Material supplied:

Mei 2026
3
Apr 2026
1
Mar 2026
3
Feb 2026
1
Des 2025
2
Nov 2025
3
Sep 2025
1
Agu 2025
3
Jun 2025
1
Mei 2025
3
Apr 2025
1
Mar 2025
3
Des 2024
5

Directions for this task:
The entries above, copied exactly, form the whole answer.

Expected output:
Mei 2026
3
Apr 2026
1
Mar 2026
3
Feb 2026
1
Des 2025
2
Nov 2025
3
Sep 2025
1
Agu 2025
3
Jun 2025
1
Mei 2025
3
Apr 2025
1
Mar 2025
3
Des 2024
5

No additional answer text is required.